Records shown
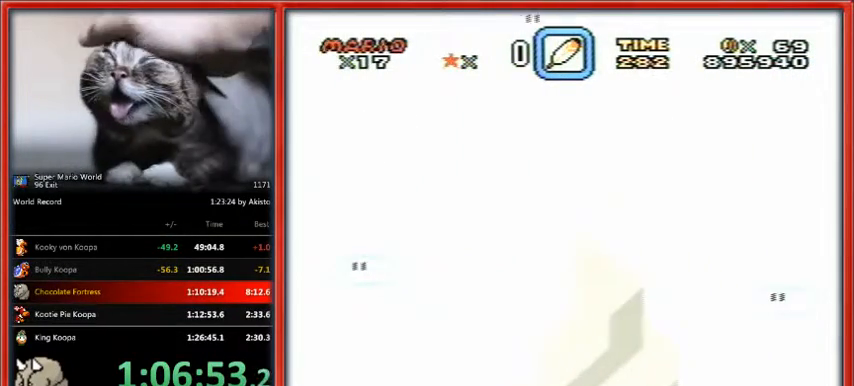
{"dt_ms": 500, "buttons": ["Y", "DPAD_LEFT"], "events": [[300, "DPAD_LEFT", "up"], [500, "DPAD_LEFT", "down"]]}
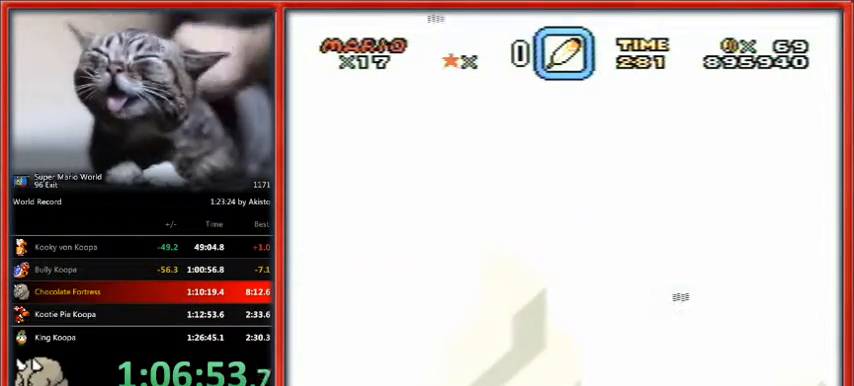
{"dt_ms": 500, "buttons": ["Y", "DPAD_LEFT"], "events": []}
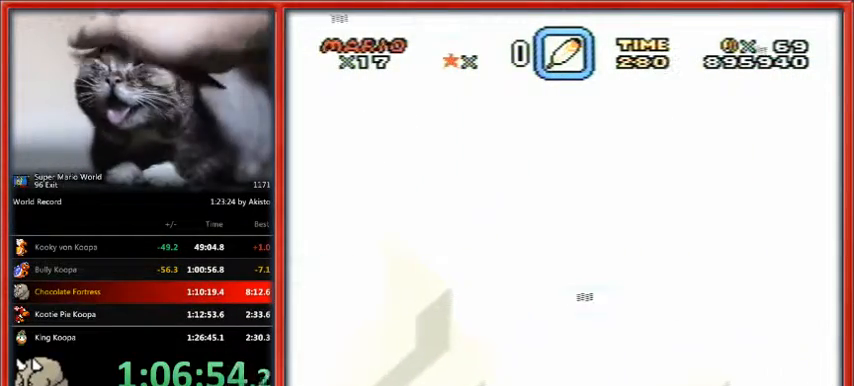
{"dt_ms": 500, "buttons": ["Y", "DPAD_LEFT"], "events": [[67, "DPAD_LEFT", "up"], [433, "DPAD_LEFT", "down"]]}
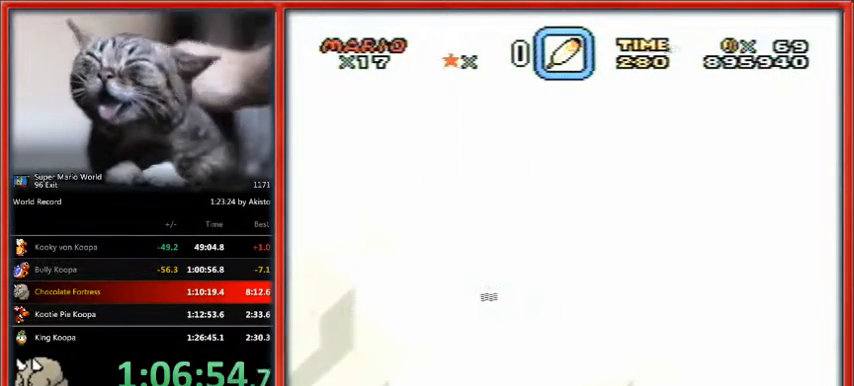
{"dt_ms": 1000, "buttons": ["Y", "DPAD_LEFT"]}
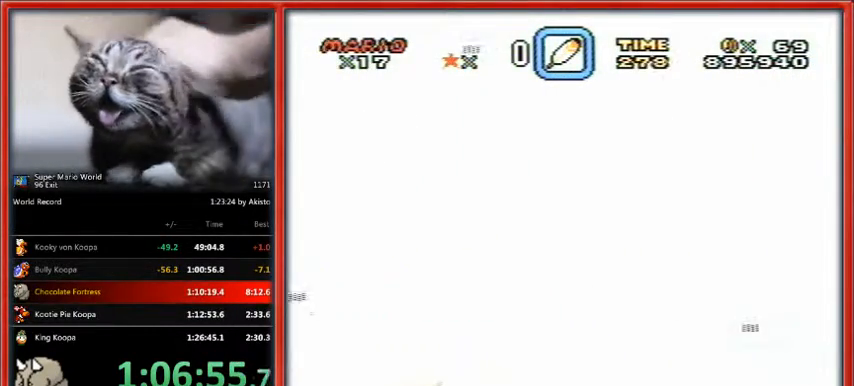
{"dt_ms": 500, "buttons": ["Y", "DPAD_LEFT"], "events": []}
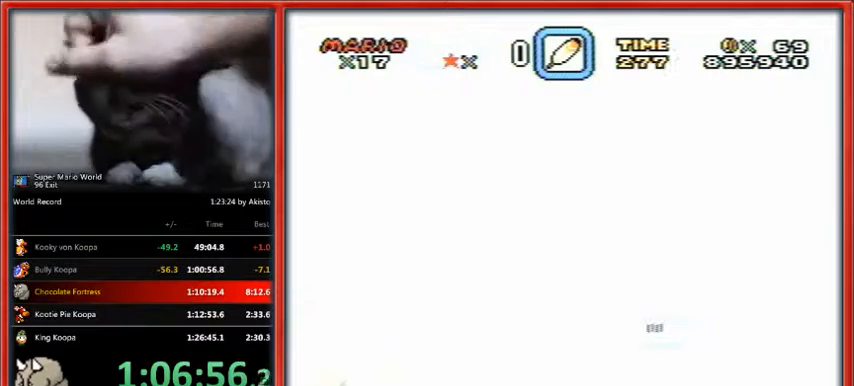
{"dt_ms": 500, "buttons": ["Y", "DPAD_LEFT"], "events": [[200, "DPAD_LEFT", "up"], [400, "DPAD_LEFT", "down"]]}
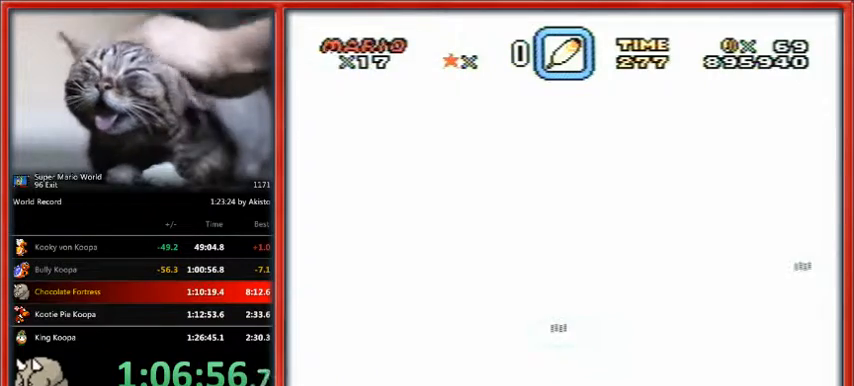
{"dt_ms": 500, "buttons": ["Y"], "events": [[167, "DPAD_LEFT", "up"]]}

Instructions for the task
Without copying any images, transcribe the records exactly as they stand.

Result
{"dt_ms": 500, "buttons": ["Y", "DPAD_LEFT"], "events": [[300, "DPAD_LEFT", "up"], [500, "DPAD_LEFT", "down"]]}
{"dt_ms": 500, "buttons": ["Y", "DPAD_LEFT"], "events": []}
{"dt_ms": 500, "buttons": ["Y", "DPAD_LEFT"], "events": [[67, "DPAD_LEFT", "up"], [433, "DPAD_LEFT", "down"]]}
{"dt_ms": 1000, "buttons": ["Y", "DPAD_LEFT"]}
{"dt_ms": 500, "buttons": ["Y", "DPAD_LEFT"], "events": []}
{"dt_ms": 500, "buttons": ["Y", "DPAD_LEFT"], "events": [[200, "DPAD_LEFT", "up"], [400, "DPAD_LEFT", "down"]]}
{"dt_ms": 500, "buttons": ["Y"], "events": [[167, "DPAD_LEFT", "up"]]}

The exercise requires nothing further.